Como investir dinheiro com segurança usando a IA
Elaine Coimbra sugere que o ideal é utilizar a IA como fonte de aprendizado. “Faça simulações antes de investir de verdade, compare as sugestões com relatórios de corretoras e opiniões de analistas, diversifique a carteira e acompanhe os resultados com frequência. A IA pode ensinar muito, mas quem precisa manter o controle é o investidor”, declarou.
Veja mais dicas:
- use a IA como apoio e aceleradora do processo de aprendizado;
- utilize-a para monitorar ações em tempo real, disparar alertas e comparar ativos;
- lembre-se de que a decisão final precisa do olhar humano, principalmente em investimentos de médio e longo prazo.
Milene Dellatore completa que o usuário precisa estar de olho no robô o tempo todo. “Não adianta ligar o robô e virar as costas.
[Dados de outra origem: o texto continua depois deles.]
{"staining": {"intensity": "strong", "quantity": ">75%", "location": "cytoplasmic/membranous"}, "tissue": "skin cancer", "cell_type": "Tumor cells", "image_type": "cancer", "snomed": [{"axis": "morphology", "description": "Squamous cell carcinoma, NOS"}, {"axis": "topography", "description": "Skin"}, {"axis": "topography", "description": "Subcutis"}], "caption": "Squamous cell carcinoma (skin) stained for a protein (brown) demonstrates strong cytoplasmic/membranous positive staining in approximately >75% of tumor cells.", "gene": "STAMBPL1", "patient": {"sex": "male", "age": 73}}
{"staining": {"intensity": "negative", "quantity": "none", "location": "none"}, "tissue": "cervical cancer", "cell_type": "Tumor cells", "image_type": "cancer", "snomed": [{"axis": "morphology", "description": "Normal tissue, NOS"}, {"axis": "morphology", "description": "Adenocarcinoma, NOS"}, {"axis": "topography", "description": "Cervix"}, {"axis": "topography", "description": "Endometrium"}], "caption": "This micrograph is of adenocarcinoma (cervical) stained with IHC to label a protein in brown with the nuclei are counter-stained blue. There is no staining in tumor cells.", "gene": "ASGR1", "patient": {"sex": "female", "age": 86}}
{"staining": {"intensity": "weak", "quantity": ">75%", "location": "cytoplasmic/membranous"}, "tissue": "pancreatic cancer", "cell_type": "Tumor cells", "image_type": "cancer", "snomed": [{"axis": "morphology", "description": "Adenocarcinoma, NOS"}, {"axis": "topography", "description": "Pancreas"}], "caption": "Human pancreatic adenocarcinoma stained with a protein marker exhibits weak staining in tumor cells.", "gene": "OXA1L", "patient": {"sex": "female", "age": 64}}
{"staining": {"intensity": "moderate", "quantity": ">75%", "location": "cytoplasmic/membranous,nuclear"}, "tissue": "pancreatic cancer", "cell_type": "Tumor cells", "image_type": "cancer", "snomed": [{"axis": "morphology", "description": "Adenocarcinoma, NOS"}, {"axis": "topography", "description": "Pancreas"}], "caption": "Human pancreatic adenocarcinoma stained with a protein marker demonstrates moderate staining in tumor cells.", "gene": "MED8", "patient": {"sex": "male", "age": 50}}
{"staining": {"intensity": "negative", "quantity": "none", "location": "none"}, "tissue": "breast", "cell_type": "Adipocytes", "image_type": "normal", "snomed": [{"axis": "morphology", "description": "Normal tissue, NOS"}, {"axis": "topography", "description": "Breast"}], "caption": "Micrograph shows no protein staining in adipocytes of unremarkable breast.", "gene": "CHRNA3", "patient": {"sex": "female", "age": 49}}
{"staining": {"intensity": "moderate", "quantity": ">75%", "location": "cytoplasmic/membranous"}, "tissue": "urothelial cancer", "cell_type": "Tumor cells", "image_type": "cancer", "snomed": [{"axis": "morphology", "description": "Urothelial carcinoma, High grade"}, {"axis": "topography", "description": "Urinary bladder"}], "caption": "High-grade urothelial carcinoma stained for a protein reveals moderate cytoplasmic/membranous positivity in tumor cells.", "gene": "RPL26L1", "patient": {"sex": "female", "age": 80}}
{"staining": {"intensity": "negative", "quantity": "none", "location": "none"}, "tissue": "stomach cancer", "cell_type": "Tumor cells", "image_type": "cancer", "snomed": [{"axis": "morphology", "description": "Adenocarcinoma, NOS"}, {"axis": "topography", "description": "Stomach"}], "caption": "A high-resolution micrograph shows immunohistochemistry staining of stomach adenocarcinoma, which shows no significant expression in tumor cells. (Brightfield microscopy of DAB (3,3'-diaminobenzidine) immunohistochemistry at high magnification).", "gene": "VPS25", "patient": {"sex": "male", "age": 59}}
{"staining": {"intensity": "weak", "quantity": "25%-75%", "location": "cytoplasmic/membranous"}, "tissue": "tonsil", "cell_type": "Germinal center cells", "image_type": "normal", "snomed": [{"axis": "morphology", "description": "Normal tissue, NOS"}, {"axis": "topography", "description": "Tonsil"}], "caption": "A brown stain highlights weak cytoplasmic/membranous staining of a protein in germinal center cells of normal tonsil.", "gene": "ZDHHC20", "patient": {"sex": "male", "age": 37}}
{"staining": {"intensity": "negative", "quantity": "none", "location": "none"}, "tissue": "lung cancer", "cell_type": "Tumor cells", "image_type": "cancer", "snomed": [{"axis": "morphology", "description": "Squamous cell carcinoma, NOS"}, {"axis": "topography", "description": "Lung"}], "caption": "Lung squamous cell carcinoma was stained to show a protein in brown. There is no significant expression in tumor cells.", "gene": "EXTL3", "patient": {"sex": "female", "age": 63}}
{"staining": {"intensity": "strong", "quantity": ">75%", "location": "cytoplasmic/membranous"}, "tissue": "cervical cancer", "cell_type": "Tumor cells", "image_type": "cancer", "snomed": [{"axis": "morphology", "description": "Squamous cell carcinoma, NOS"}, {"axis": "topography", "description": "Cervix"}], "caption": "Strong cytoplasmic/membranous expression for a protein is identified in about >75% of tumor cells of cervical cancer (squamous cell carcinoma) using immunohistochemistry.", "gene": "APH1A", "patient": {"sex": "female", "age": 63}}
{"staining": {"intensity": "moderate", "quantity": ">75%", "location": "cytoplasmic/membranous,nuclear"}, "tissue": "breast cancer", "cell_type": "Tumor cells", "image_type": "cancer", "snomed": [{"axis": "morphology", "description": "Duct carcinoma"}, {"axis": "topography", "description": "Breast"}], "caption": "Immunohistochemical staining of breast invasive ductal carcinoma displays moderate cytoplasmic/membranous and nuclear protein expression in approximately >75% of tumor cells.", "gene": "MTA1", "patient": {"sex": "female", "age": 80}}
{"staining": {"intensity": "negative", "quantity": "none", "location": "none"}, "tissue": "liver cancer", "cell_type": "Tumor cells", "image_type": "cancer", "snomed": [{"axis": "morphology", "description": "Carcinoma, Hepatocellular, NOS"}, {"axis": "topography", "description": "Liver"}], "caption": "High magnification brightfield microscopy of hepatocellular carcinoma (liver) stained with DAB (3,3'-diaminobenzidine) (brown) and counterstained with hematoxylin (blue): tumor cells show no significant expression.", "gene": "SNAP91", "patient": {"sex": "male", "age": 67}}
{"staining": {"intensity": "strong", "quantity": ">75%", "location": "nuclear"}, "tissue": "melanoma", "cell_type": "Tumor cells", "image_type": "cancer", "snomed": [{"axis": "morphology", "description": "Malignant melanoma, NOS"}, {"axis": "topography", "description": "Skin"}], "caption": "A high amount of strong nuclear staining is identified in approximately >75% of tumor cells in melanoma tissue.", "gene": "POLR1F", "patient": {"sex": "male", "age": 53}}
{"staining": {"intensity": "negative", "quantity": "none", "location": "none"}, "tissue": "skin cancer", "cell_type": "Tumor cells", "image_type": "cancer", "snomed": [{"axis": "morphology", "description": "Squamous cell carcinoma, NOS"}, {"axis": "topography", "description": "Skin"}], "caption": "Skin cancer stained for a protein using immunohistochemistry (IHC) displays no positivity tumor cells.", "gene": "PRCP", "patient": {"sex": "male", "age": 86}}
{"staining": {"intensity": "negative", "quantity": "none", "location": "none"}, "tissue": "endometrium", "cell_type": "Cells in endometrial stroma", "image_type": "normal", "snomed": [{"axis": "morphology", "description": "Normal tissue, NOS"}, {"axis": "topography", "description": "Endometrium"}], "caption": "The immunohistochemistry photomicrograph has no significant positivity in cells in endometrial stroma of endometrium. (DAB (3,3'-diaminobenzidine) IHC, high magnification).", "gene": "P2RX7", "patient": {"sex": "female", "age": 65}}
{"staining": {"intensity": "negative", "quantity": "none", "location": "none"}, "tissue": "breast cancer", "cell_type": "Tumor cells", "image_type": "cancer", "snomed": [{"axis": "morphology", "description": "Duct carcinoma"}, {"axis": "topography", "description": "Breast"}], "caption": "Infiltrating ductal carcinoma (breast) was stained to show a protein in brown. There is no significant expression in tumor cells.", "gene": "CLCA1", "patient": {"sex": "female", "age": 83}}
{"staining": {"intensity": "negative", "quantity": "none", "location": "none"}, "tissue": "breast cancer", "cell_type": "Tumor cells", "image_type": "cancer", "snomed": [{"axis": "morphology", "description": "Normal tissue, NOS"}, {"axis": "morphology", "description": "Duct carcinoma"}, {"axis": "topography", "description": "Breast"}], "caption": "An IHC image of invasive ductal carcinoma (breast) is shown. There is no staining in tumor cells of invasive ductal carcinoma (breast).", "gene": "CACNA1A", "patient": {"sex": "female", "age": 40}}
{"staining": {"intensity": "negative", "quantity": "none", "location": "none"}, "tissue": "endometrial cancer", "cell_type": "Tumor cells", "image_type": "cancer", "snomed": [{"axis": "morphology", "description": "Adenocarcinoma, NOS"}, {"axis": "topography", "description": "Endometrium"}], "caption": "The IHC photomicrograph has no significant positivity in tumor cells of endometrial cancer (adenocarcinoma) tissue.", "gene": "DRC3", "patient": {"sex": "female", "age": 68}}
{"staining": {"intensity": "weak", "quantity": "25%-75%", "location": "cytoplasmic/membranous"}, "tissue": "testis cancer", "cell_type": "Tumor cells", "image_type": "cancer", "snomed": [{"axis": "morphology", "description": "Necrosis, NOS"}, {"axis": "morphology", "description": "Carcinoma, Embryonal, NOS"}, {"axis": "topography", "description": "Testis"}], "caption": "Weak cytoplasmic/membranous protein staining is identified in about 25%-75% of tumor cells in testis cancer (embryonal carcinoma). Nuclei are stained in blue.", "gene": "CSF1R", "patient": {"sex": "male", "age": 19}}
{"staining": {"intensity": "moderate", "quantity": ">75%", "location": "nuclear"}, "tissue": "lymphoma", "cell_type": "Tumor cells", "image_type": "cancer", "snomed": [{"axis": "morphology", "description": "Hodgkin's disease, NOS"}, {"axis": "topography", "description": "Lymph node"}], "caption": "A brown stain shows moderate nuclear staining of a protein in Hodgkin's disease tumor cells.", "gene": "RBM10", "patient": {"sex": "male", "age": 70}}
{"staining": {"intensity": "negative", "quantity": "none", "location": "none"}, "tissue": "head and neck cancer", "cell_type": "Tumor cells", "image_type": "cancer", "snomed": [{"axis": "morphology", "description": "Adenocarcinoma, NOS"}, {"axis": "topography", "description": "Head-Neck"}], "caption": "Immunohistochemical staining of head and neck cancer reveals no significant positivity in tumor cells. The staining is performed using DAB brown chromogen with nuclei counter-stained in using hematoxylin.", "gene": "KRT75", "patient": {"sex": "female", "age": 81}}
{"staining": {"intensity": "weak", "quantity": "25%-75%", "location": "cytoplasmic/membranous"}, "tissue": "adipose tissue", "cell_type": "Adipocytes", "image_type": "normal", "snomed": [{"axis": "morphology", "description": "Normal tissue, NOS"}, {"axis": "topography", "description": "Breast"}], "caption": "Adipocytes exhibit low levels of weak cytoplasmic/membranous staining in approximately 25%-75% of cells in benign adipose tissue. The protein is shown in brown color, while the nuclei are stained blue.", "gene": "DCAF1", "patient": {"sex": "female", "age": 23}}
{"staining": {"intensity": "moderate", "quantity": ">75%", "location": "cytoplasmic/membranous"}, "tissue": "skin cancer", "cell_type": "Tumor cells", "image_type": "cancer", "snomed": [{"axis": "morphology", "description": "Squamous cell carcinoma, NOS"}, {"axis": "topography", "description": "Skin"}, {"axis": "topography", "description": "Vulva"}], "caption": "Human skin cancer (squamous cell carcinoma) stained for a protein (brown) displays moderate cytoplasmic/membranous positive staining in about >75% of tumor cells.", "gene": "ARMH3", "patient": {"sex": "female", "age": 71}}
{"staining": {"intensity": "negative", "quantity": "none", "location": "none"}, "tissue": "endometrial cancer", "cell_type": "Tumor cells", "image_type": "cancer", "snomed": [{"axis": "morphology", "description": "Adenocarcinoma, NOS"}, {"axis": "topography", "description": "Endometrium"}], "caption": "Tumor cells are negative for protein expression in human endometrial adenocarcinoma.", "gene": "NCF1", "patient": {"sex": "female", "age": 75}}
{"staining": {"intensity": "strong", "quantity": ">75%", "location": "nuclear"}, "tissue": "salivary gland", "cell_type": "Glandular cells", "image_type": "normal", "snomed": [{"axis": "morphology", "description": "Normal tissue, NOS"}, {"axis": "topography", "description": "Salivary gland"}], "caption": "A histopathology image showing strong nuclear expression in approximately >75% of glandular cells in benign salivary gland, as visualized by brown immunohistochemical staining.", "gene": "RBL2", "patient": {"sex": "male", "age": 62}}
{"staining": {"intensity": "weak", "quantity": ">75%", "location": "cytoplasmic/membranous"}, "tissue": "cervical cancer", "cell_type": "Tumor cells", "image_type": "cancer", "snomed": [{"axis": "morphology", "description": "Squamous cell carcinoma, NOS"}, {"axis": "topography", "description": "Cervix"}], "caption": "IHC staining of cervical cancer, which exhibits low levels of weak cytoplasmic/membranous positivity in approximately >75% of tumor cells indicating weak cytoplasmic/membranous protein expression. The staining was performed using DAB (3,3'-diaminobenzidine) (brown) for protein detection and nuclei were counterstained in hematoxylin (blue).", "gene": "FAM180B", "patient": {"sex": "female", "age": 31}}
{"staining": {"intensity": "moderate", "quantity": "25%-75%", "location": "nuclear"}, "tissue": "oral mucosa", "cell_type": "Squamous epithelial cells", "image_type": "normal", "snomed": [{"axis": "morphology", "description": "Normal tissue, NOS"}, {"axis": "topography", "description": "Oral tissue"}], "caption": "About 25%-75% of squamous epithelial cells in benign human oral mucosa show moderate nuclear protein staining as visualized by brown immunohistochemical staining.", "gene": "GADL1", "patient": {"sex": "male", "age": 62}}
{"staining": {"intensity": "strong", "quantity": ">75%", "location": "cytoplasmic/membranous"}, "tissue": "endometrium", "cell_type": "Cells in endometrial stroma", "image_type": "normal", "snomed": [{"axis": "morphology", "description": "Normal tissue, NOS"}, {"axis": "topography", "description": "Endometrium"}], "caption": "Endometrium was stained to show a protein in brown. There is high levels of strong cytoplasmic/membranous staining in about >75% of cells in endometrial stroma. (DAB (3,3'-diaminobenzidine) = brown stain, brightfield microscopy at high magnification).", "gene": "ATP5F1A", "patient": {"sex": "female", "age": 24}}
O mercado muda, a IA precisa ser ajustada, e é você quem tem que manter o volante nas mãos. Então, use sim a tecnologia como apoio, mas nunca como substituto do estudo e do próprio discernimento. No fim das contas, a decisão é sua — e o dinheiro também”.
Orientações para investir dinheiro escolhendo uma corretora
Em primeiro lugar, a corretora precisa estar registrada na Comissão de Valores Mobiliários (CVM) e vinculada à B3. “É importante que seja transparente nas taxas e ofereça suporte humano de qualidade. Também vale observar a reputação em rankings e órgãos de defesa do consumidor. A melhor escolha é sempre a corretora que combina solidez com tecnologia, oferecendo autonomia sem abrir mão da segurança”, afirmou Elaine Coimbra.
Já Milene Dellatore defende que a corretora é a “ponte com o mercado”, o que exige que ela seja confiável. Depois de checar se é regulada e registrada nos órgãos competentes, há outro ponto: a transparência. “É preciso saber exatamente quais são as taxas, como funciona o saque e se existe algum custo escondido”, explicou.
“Outro ponto é o suporte. É preciso ter alguém de verdade para falar com você quando surgir um problema — não apenas um robô de atendimento. E mais: esse ‘alguém’ não pode ser remunerado por fundos de investimento, porque, caso contrário, ele poderá indicar o que é bom para o bolso dele, e não para o seu”, completou.
Por fim, a trader destaca que é essencial entender como a corretora administra o dinheiro do seu investimento. “Taxas administrativas, spreads, custódia — tudo isso precisa estar no radar. Quanto mais claro for o contrato, maior será a sua segurança. No fim, corretora séria é aquela que está ao seu lado para conectá-lo ao mercado, e não para ganhar em cima de você de forma escondida”, encerrou.